Using BIM, project teams can integrate curved roofing geometries with automated modules for light-gauge steel wall framing and other supporting structural systems. Both custom and off-the-shelf design systems are being used to configure the curved assemblies and accurately design openings, service penetrations, and tricky joinery such as T-braces and roof-to-wall connections.
The curved forms also complicate various kinds of detailing needed to ensure proper thermal and moisture control and to conform to wind resistance and other code-mandated criteria for resiliency and life safety. Utility clips can tightly mate curved panels with the deck substrate and underlayments, which must be specified or treated to prevent dimpling and corrosion of the visible metal.
Protecting against deformation of the metal exterior and other undesirable aesthetics requires close coordination among the architect, engineer, contractors, and manufacturers.
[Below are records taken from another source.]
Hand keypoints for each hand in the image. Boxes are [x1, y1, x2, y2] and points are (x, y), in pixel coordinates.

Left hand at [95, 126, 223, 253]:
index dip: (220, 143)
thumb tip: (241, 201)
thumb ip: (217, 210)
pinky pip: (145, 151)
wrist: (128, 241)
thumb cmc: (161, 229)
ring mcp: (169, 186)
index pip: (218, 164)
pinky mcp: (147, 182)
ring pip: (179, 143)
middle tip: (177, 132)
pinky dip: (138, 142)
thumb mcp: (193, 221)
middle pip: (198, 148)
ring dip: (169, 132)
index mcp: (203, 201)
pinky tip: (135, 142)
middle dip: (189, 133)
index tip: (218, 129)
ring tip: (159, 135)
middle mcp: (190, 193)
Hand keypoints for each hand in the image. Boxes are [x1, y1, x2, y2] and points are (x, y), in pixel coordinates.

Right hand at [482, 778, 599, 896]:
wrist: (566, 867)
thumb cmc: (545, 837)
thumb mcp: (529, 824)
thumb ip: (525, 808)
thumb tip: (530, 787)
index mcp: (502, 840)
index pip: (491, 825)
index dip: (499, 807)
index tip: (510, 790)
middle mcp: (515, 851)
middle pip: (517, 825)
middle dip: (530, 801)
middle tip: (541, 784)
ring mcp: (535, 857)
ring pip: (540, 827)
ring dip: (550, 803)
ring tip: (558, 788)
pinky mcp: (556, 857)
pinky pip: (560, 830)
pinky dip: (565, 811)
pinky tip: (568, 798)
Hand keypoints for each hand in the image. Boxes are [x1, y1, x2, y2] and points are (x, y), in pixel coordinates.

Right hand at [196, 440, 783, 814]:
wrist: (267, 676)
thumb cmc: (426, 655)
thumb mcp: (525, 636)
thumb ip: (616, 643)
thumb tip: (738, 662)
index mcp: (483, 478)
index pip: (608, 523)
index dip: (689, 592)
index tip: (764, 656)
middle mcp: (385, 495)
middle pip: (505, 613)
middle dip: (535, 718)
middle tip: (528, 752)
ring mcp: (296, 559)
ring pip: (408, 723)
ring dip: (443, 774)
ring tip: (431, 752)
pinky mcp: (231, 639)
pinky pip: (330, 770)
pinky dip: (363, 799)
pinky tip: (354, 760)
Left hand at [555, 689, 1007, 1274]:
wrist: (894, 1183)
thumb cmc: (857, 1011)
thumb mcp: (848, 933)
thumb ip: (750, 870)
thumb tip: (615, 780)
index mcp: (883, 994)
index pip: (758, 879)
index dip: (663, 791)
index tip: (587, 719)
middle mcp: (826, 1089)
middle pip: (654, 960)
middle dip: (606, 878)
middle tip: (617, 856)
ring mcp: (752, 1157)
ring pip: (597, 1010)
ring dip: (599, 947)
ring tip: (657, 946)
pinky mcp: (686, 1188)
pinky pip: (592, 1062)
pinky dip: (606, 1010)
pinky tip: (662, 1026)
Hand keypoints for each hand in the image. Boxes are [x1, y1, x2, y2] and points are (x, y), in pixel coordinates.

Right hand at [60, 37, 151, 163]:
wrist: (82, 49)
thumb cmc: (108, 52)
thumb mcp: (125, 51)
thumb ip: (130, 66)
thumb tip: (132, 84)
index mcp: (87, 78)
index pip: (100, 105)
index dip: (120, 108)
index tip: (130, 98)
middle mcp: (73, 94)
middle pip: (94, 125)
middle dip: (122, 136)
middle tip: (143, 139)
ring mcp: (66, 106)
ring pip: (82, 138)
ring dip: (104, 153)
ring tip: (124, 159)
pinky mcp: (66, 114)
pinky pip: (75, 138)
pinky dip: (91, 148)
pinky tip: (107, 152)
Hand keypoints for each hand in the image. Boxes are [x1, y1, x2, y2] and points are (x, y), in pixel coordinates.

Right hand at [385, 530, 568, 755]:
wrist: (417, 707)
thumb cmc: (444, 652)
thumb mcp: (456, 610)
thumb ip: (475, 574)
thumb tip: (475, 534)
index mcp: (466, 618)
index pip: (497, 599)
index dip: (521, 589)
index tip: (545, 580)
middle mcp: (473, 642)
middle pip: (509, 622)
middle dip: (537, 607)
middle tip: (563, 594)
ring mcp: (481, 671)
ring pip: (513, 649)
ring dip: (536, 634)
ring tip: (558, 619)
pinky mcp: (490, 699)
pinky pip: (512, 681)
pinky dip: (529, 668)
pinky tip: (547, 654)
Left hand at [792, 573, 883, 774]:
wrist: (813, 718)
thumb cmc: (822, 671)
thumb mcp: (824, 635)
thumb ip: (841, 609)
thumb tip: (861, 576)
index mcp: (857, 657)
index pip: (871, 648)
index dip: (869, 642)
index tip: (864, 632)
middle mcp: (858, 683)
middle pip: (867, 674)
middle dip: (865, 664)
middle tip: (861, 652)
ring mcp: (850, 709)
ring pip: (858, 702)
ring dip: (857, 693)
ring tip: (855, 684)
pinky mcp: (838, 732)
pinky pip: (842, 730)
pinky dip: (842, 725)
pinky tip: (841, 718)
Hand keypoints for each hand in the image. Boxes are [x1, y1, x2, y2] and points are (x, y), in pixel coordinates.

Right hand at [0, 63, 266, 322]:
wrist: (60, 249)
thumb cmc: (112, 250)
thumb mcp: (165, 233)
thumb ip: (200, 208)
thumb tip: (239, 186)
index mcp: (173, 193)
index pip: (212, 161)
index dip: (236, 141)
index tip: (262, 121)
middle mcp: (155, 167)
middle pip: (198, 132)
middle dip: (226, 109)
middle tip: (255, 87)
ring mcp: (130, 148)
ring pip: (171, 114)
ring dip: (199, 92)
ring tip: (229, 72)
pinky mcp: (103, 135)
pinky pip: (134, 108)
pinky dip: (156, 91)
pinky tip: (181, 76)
Peel-and-stick membranes can be used as underlayment to eliminate the potential of underlayment fasteners unintentionally penetrating or bending the panels.
The process leads to memorable, placemaking buildings, but they can be expensive and time-consuming. “On complex roofs the building owner faces high labor costs regardless,” says Todd Miller, President of Isaiah Industries, a leading metal roofing manufacturer who has served various roles with the Metal Roofing Association and the Metal Construction Association. “It makes sense in many respects to choose as permanent of a roof as possible and avoid future reroofing costs.”